The 92nd Regiment is currently part of the French Army's 2nd Armoured Brigade. It amounts to 1,500 personnel in five combat companies, a support company, a command and logistics company and two reserve companies.

Its equipment includes:
- 968 x Heckler & Koch HK416 assault rifles
- 110 x FN Minimi light machine guns
- 54 x MAG58 general purpose machine guns
- 10 x LLR 81mm mortars
- 14 x MILAN anti-tank missile launchers
- 58 x Petit Véhicule Protégé 4x4 light armoured vehicles
- 30 x Poste Eryx anti-tank equipped armoured personnel carriers
- 96 x Véhicule blindé de combat d'infanterie
- 10 x Masstech unarmoured vehicles
- 56 x Renault GBC 180 trucks

== Honours ==
The 92nd Regiment has received the following battle honours:

- Rivoli 1797
- Austerlitz 1805
- Jena 1806
- Constantine 1837
- Ypres 1914
- Verdun 1916-1917
- The Somme 1916
- The Ourcq 1918

The regimental flag also bears the wording "Honneur et Patrie" and the Croix de Guerre 1914-1918 with three palms.
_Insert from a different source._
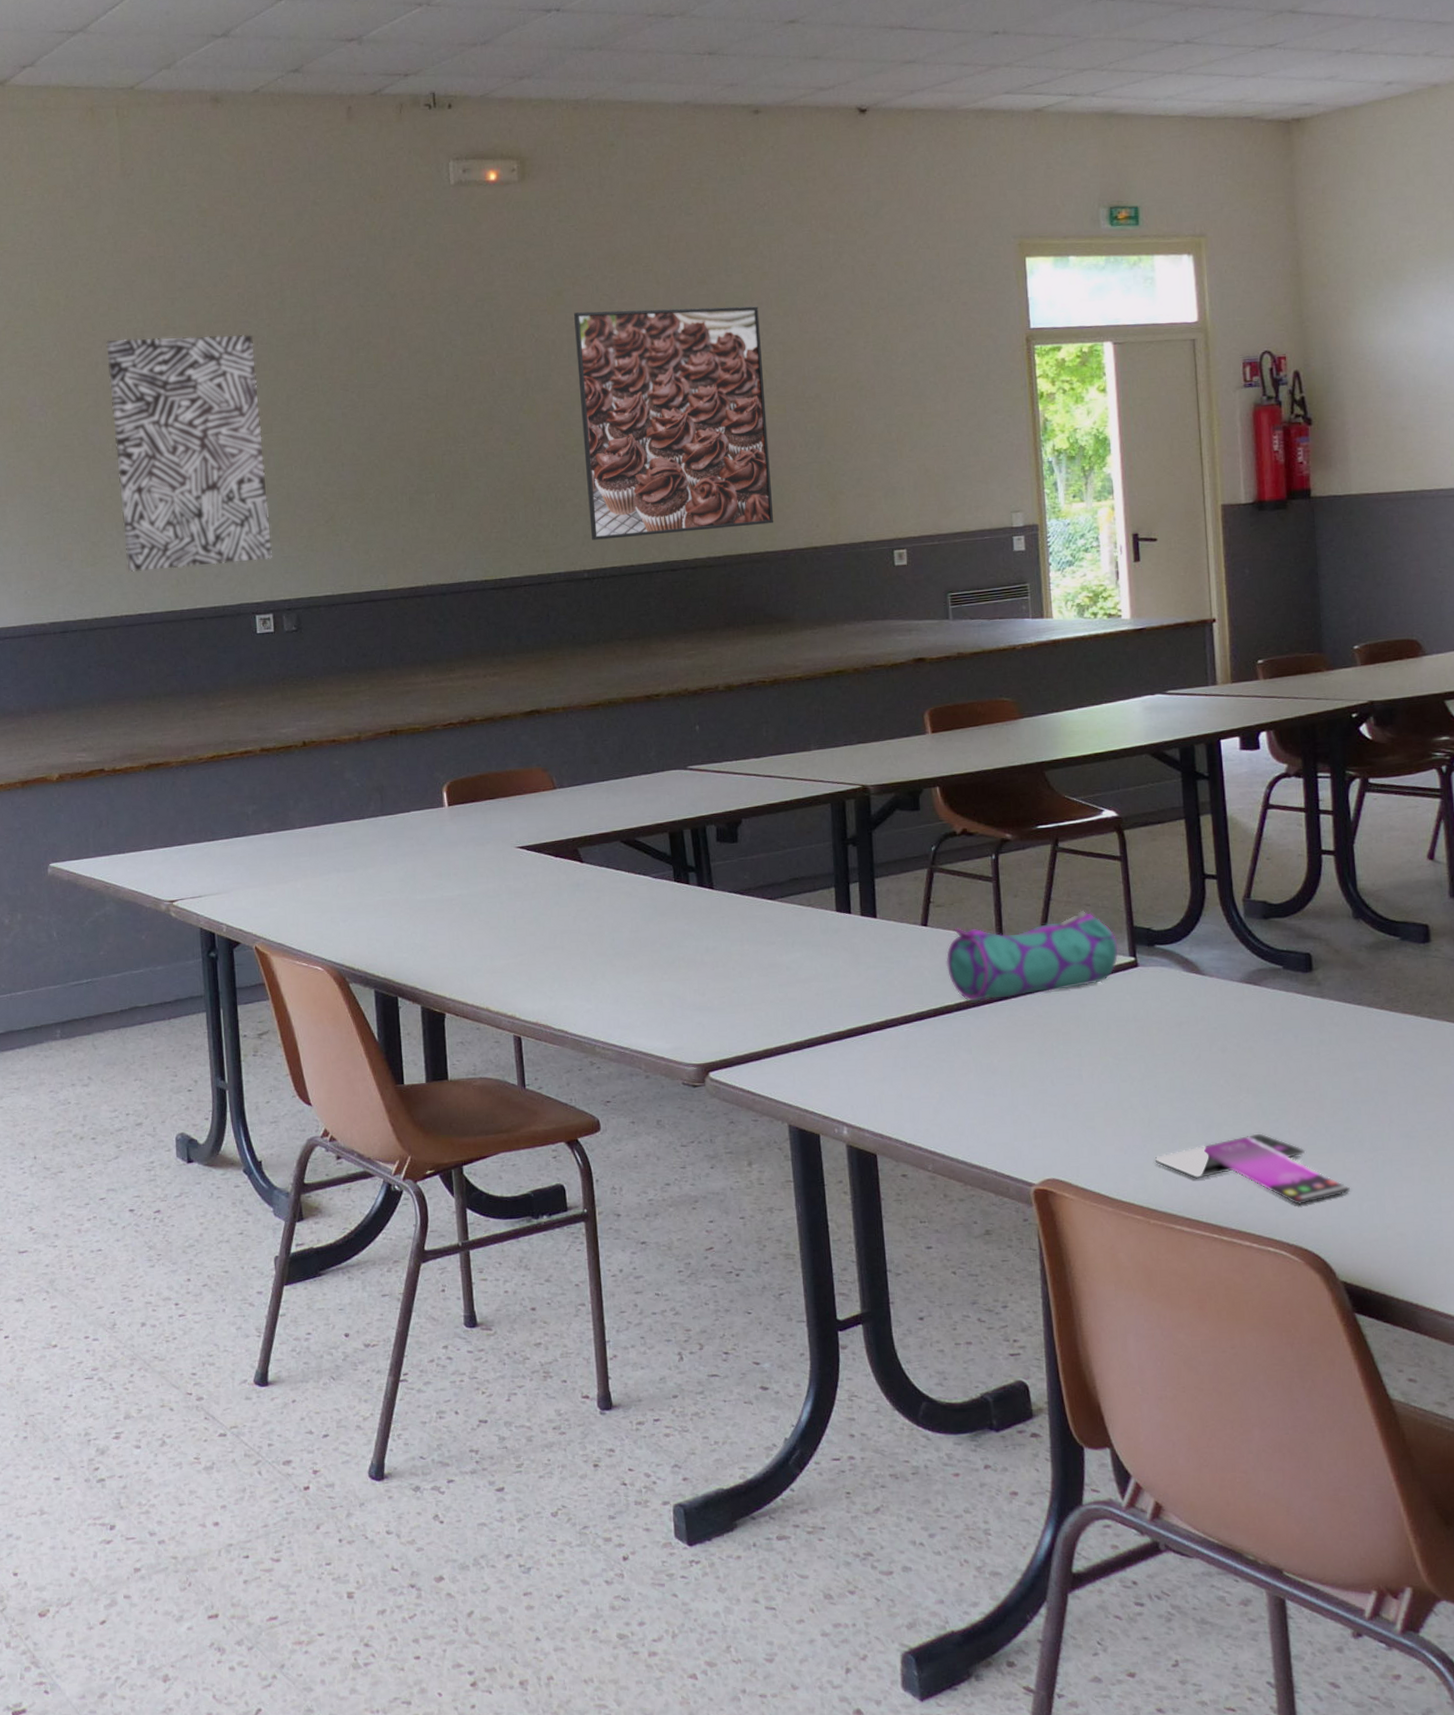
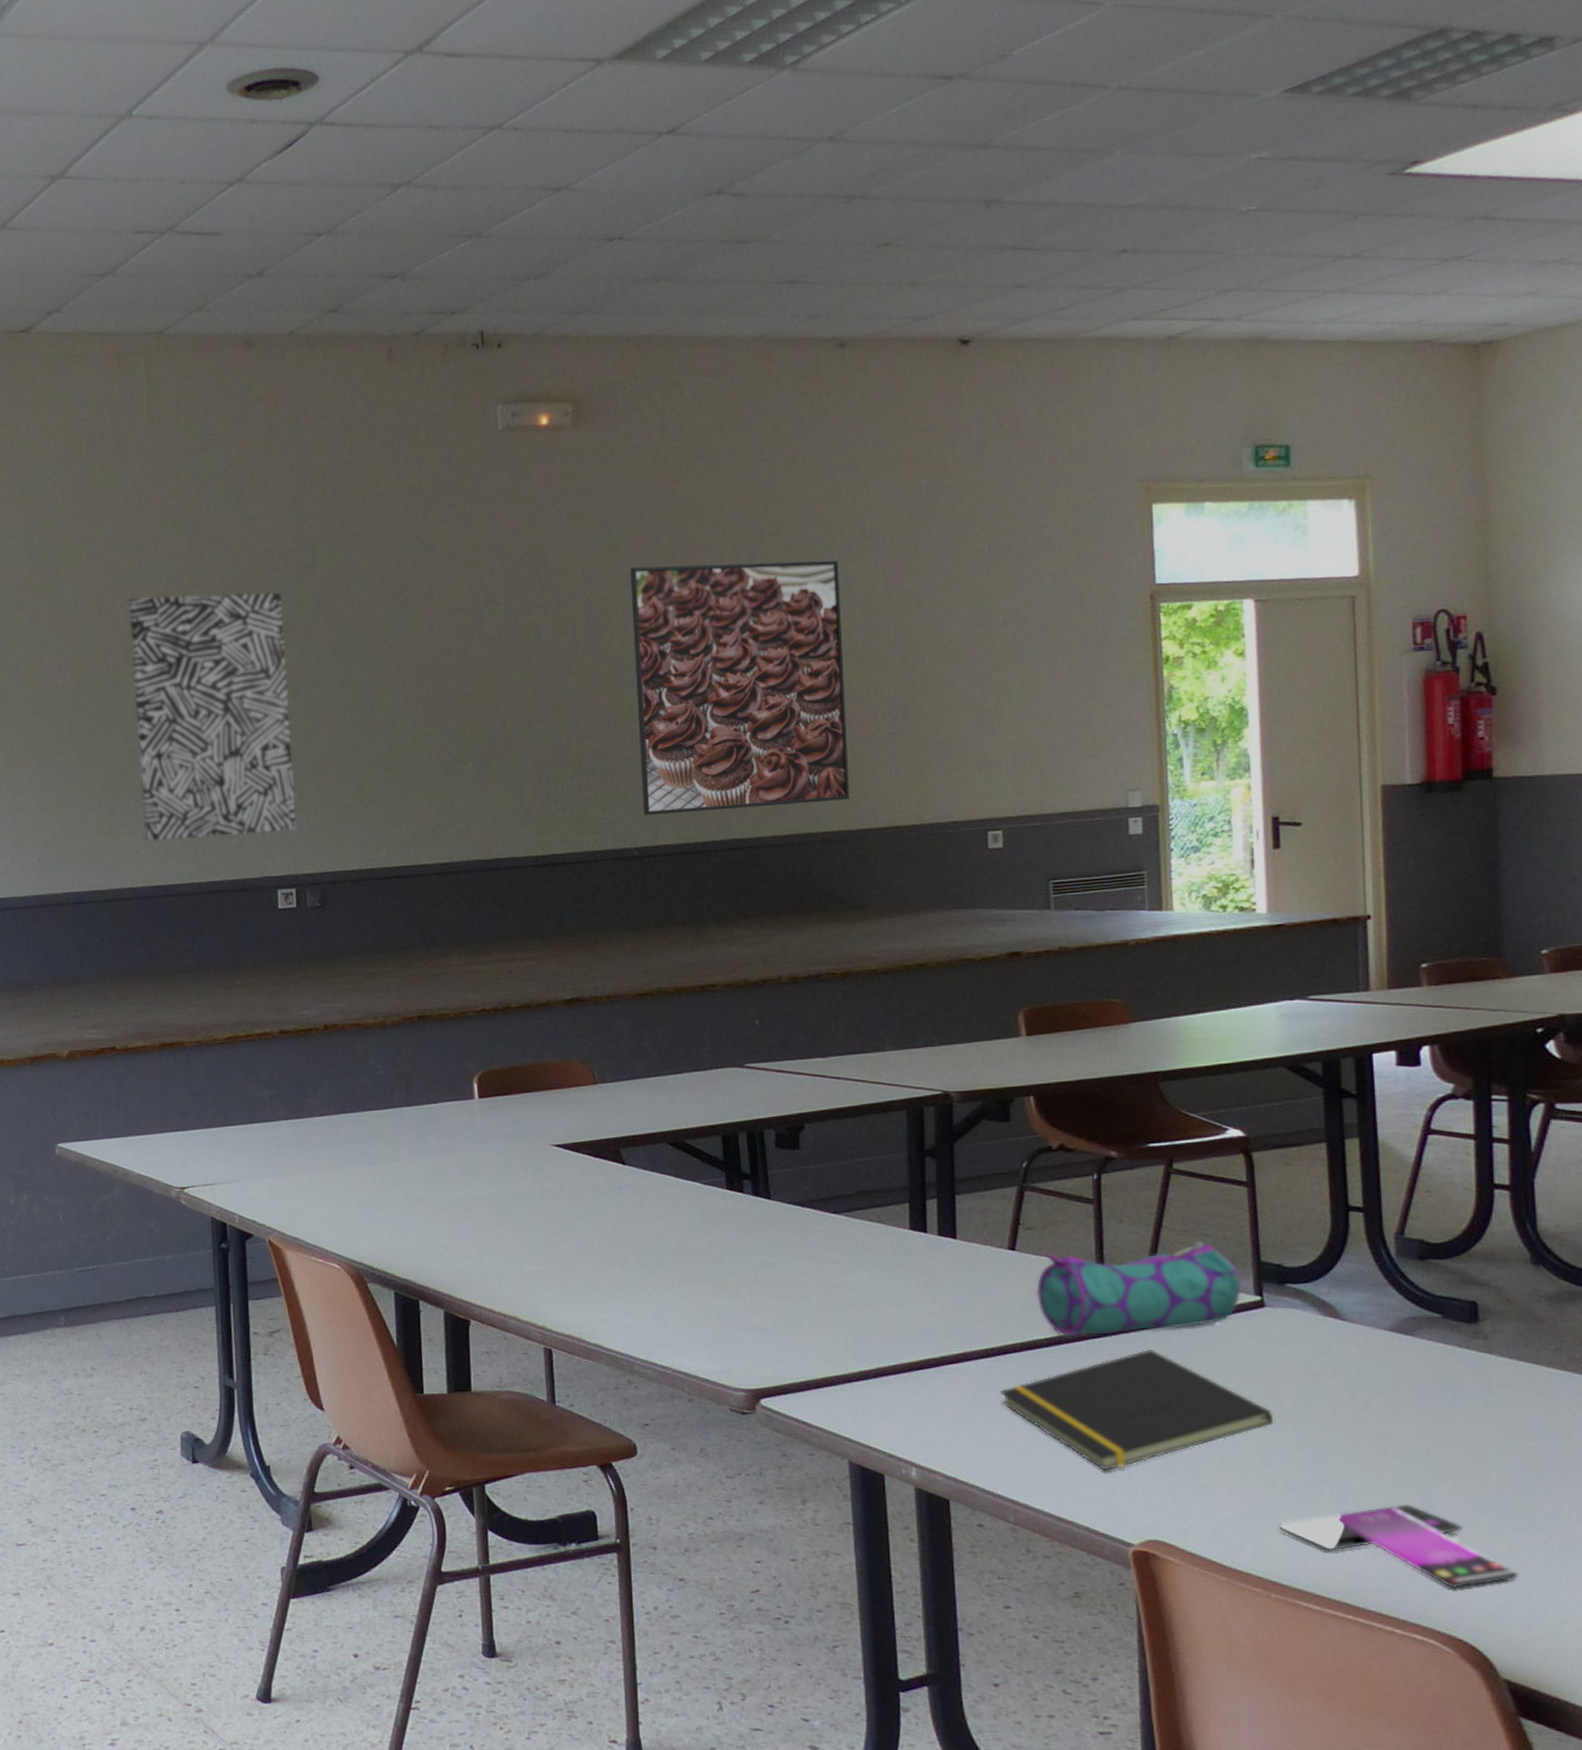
notepad: none [918,1008,1149,1120] -> present [1000,1348,1274,1471]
The regimental insignia shows a Gaul's head on a silver shield with red enamel edging from which the members of the regiment are known as Gauls (Gaulois). The garrison is near to Gergovie which is associated with the victory of Gallic chief Vercingetorix over the Romans at the Battle of Gergovia. The regimental motto is "Debout soldats d'Auvergne, debout ça va barder! À moi...! Auvergne... !" (French for "Stand-up, soldiers of Auvergne, stand-up, it will be tough! To me! Auvergne!") which comes from words spoken by Nicolas-Louis d'Assas, of the Auvergne Regiment, at the Battle of Kloster Kampen in 1760.